• **Exercise brief**
Write out the material below word for word, leaving out the pictures.
## Start Data rows
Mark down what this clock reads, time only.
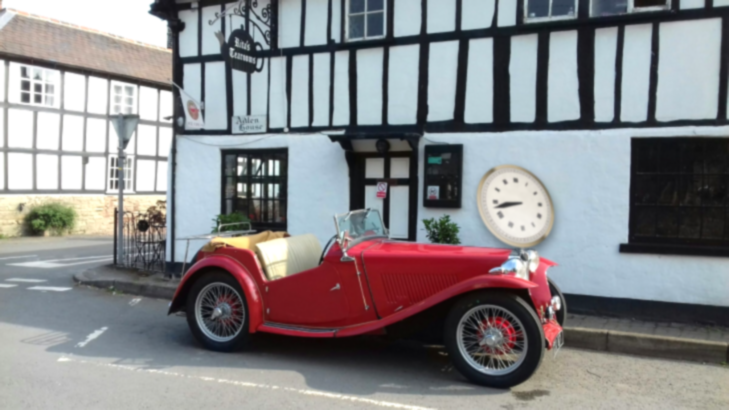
8:43
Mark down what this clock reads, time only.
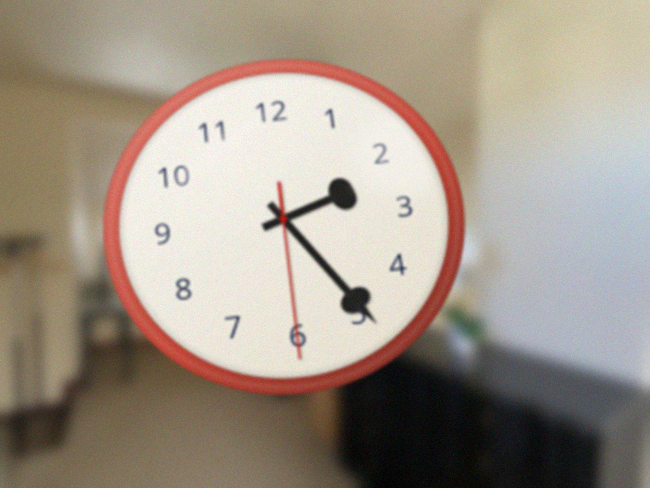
2:24:30
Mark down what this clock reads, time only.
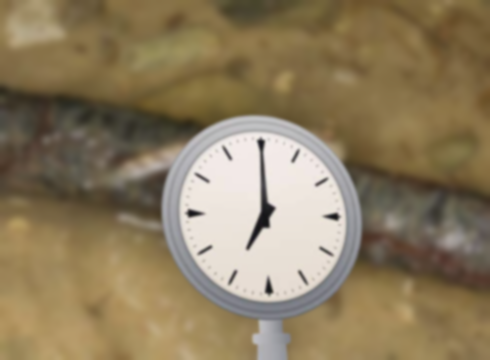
7:00
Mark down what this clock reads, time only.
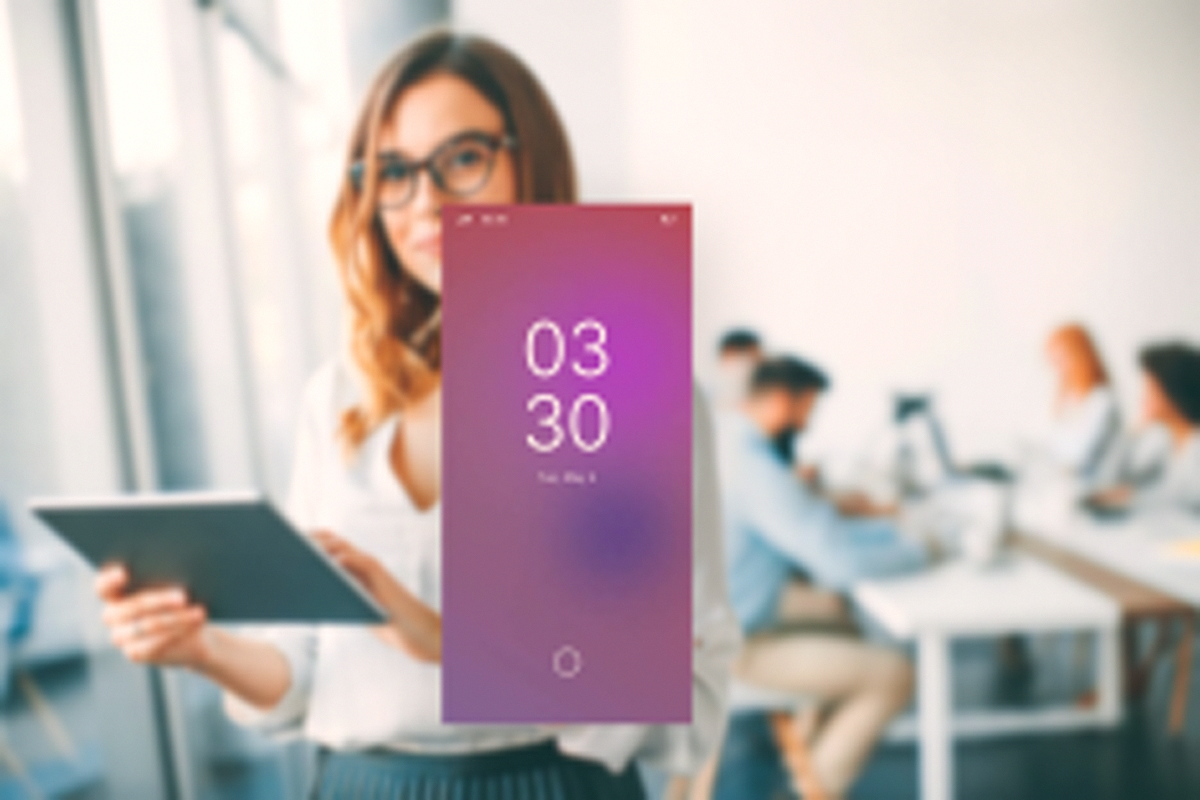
3:30
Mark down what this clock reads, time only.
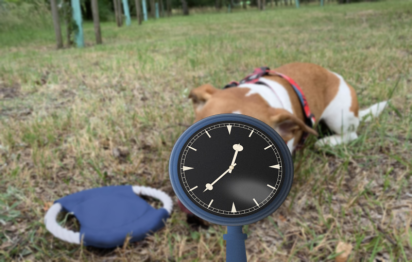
12:38
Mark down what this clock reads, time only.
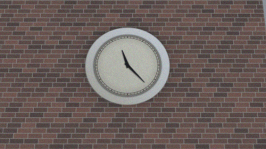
11:23
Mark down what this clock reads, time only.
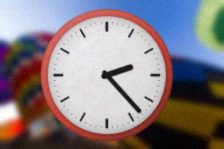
2:23
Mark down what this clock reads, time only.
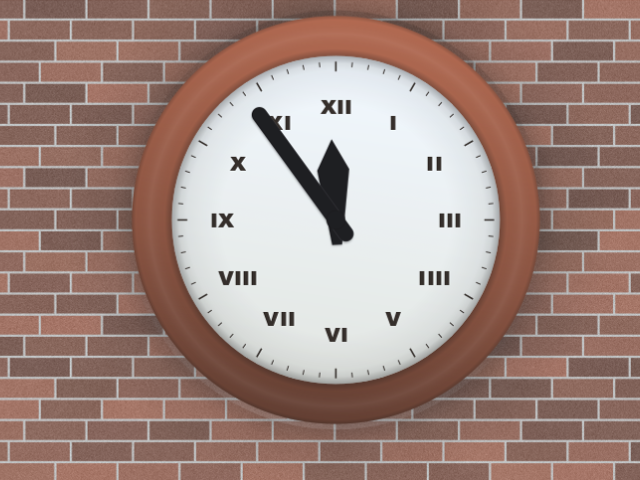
11:54
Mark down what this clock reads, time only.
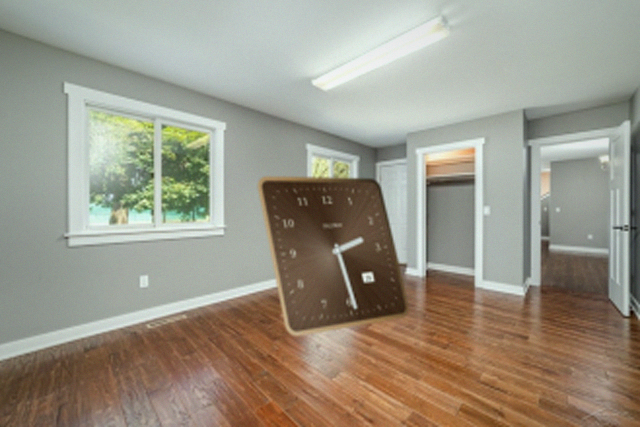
2:29
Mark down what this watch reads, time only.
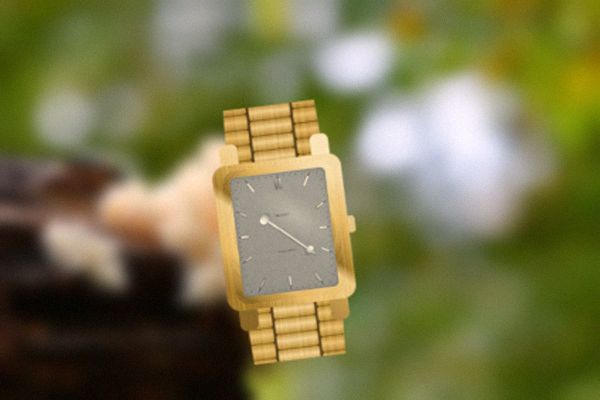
10:22
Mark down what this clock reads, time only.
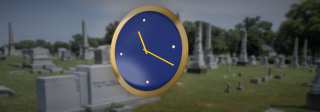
11:20
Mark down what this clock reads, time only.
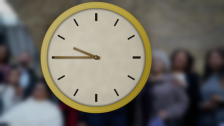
9:45
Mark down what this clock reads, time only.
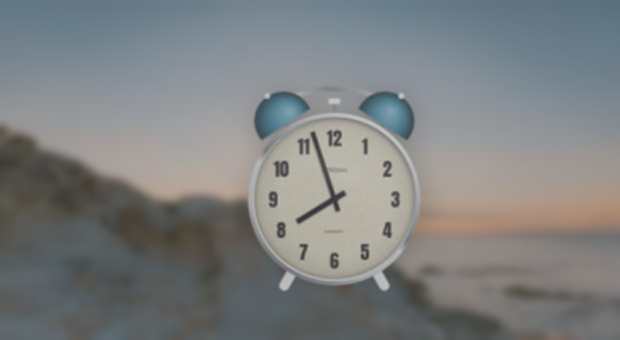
7:57
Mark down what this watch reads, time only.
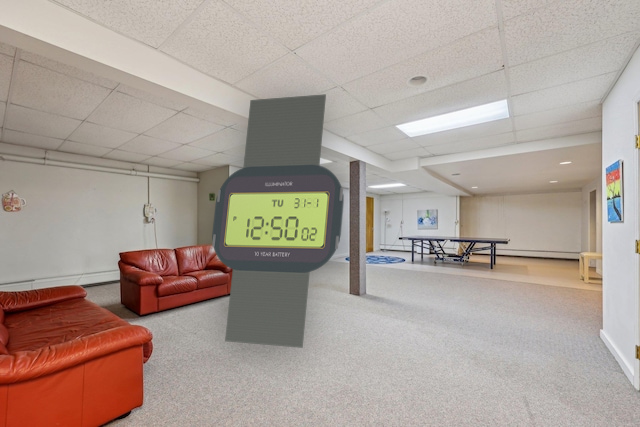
12:50:02
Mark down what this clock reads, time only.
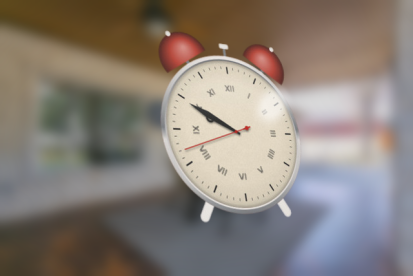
9:49:42
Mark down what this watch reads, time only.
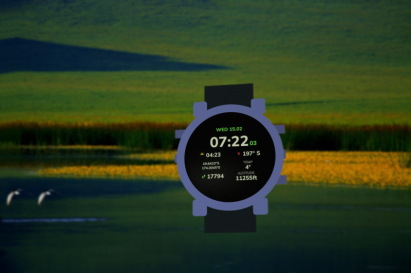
7:22
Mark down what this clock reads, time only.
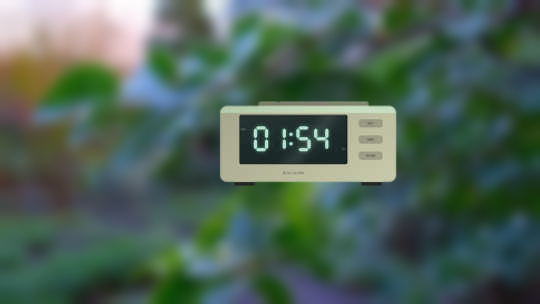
1:54
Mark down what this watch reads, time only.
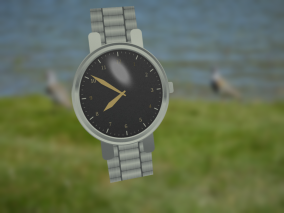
7:51
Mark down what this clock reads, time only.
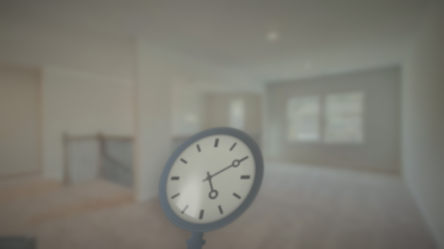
5:10
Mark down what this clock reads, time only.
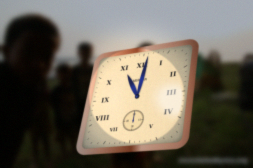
11:01
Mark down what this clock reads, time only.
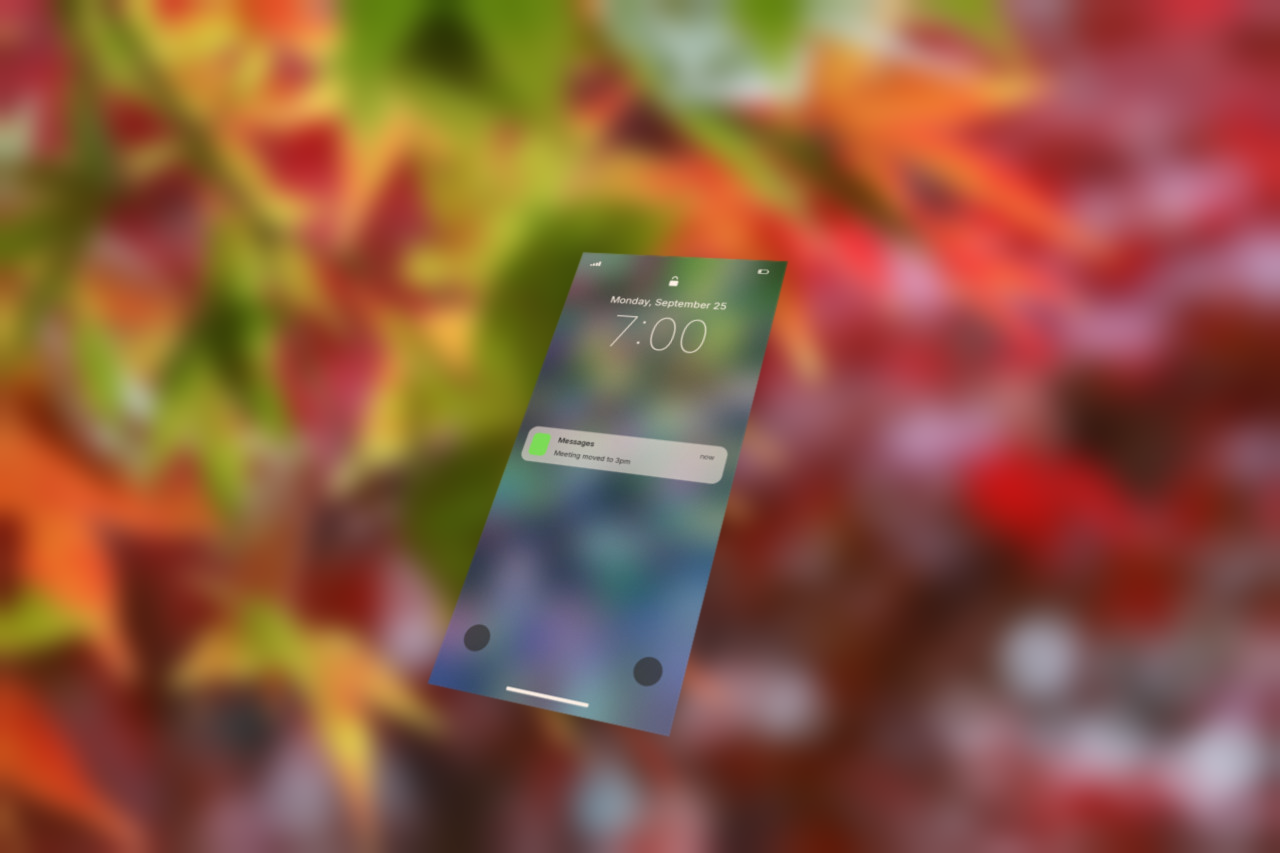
## End Data rows
• **Output of the exercise**
Mark down what this clock reads, time only.
8:43
Mark down what this clock reads, time only.
2:24:30
Mark down what this clock reads, time only.
7:00
Mark down what this clock reads, time only.
3:30
Mark down what this clock reads, time only.
12:38
Mark down what this clock reads, time only.
11:23
Mark down what this clock reads, time only.
2:23
Mark down what this clock reads, time only.
11:54
Mark down what this clock reads, time only.
2:29
Mark down what this watch reads, time only.
10:22
Mark down what this clock reads, time only.
11:20
Mark down what this clock reads, time only.
9:45
Mark down what this clock reads, time only.
7:57
Mark down what this watch reads, time only.
12:50:02
Mark down what this clock reads, time only.
9:49:42
Mark down what this watch reads, time only.
7:22
Mark down what this clock reads, time only.
1:54
Mark down what this watch reads, time only.
7:51
Mark down what this clock reads, time only.
5:10
Mark down what this clock reads, time only.
11:01
Mark down what this clock reads, time only.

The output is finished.